EXERCISE PROMPT
Your task is to transcribe, word for word, the line containing "open business archives, provide a forum for" and all lines that follow it to the end of the entries. Leave out the pictures.

GIVEN DATA
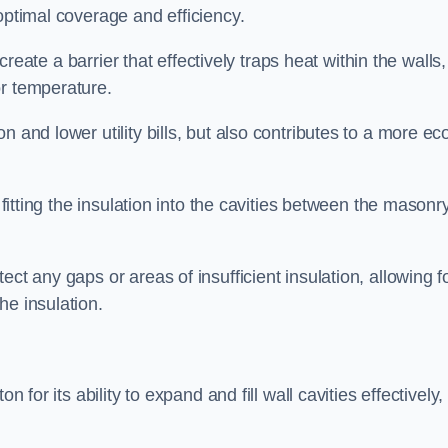
optimal coverage and efficiency.
 create a barrier that effectively traps heat within the walls,
or temperature.
 and lower utility bills, but also contributes to a more ec
 fitting the insulation into the cavities between the masonr
ct any gaps or areas of insufficient insulation, allowing f
he insulation.
 for its ability to expand and fill wall cavities effectively,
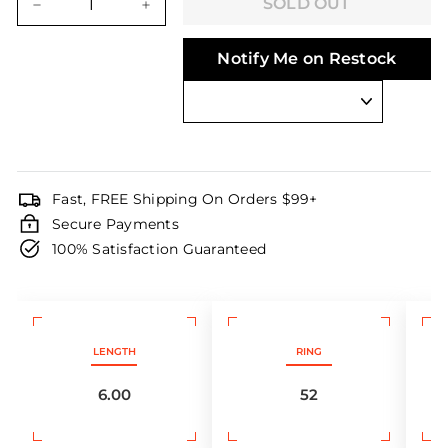
SOLD OUT
−
+
Notify Me on Restock
Fast, FREE Shipping On Orders $99+
Secure Payments
100% Satisfaction Guaranteed
LENGTH
RING
6.00
52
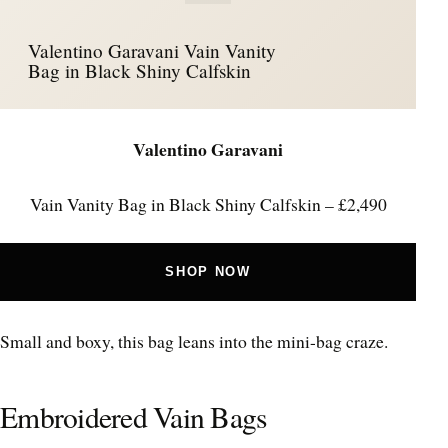
Valentino Garavani Vain Vanity
Bag in Black Shiny Calfskin
Valentino Garavani
Vain Vanity Bag in Black Shiny Calfskin – £2,490
SHOP NOW
Small and boxy, this bag leans into the mini-bag craze.
Embroidered Vain Bags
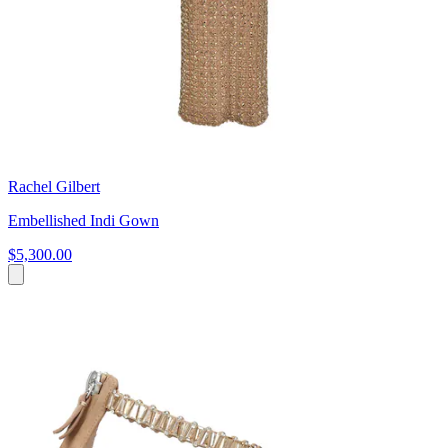
Rachel Gilbert
Embellished Indi Gown
$5,300.00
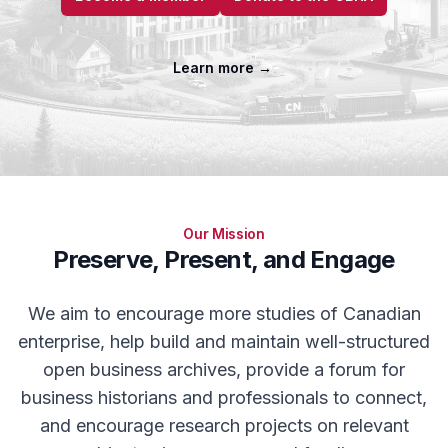
Learn more
→
Our Mission
Preserve, Present, and Engage
We aim to encourage more studies of Canadian
enterprise, help build and maintain well-structured
open business archives, provide a forum for
business historians and professionals to connect,
and encourage research projects on relevant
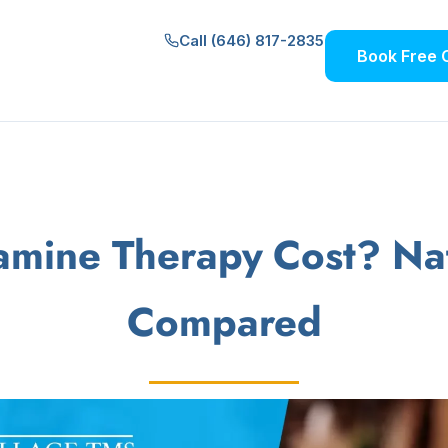
Call (646) 817-2835
Book Free 
mine Therapy Cost? Nati
Compared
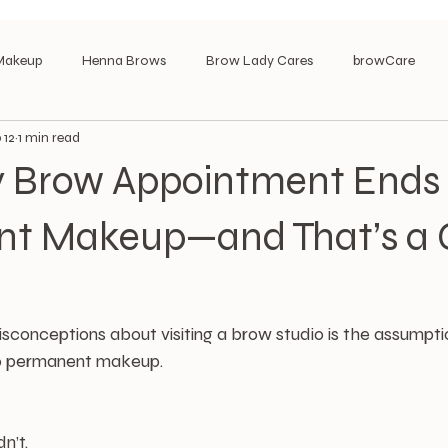
Makeup
Henna Brows
Brow Lady Cares
browCare
 12
1 min read
y Brow Appointment Ends 
t Makeup—and That’s a
sconceptions about visiting a brow studio is the assumpti
to permanent makeup.
n’t.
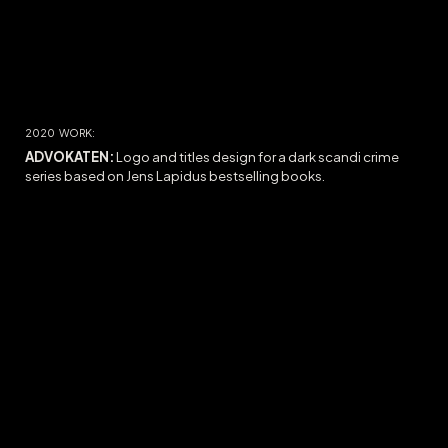
2020
WORK:
ADVOKATEN:
Logo and titles design for a dark scandi crime
series based on Jens Lapidus bestselling books.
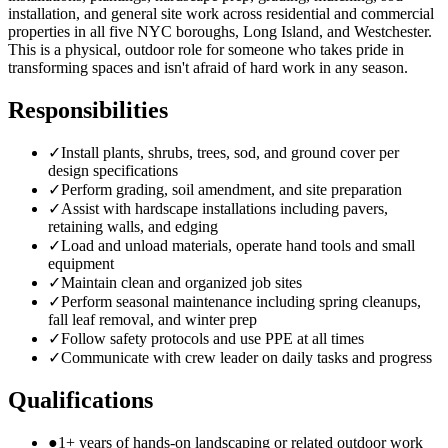
installation, and general site work across residential and commercial
properties in all five NYC boroughs, Long Island, and Westchester.
This is a physical, outdoor role for someone who takes pride in
transforming spaces and isn't afraid of hard work in any season.
Responsibilities
✓
Install plants, shrubs, trees, sod, and ground cover per
design specifications
✓
Perform grading, soil amendment, and site preparation
✓
Assist with hardscape installations including pavers,
retaining walls, and edging
✓
Load and unload materials, operate hand tools and small
equipment
✓
Maintain clean and organized job sites
✓
Perform seasonal maintenance including spring cleanups,
fall leaf removal, and winter prep
✓
Follow safety protocols and use PPE at all times
✓
Communicate with crew leader on daily tasks and progress
Qualifications
●
1+ years of hands-on landscaping or related outdoor work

PROBLEM SOLUTION
open business archives, provide a forum for
business historians and professionals to connect,
and encourage research projects on relevant
Call (646) 817-2835
Book Free 
mine Therapy Cost? Nati
Compared
Makeup
Henna Brows
Brow Lady Cares
browCare
 12
1 min read
y Brow Appointment Ends 
t Makeup—and That’s a
sconceptions about visiting a brow studio is the assumpti
to permanent makeup.
n’t.
2020
WORK:
ADVOKATEN:
Logo and titles design for a dark scandi crime
series based on Jens Lapidus bestselling books.
installation, and general site work across residential and commercial
properties in all five NYC boroughs, Long Island, and Westchester.
This is a physical, outdoor role for someone who takes pride in
transforming spaces and isn't afraid of hard work in any season.
Responsibilities
✓
Install plants, shrubs, trees, sod, and ground cover per
design specifications
✓
Perform grading, soil amendment, and site preparation
✓
Assist with hardscape installations including pavers,
retaining walls, and edging
✓
Load and unload materials, operate hand tools and small
equipment
✓
Maintain clean and organized job sites
✓
Perform seasonal maintenance including spring cleanups,
fall leaf removal, and winter prep
✓
Follow safety protocols and use PPE at all times
✓
Communicate with crew leader on daily tasks and progress
Qualifications
●
1+ years of hands-on landscaping or related outdoor work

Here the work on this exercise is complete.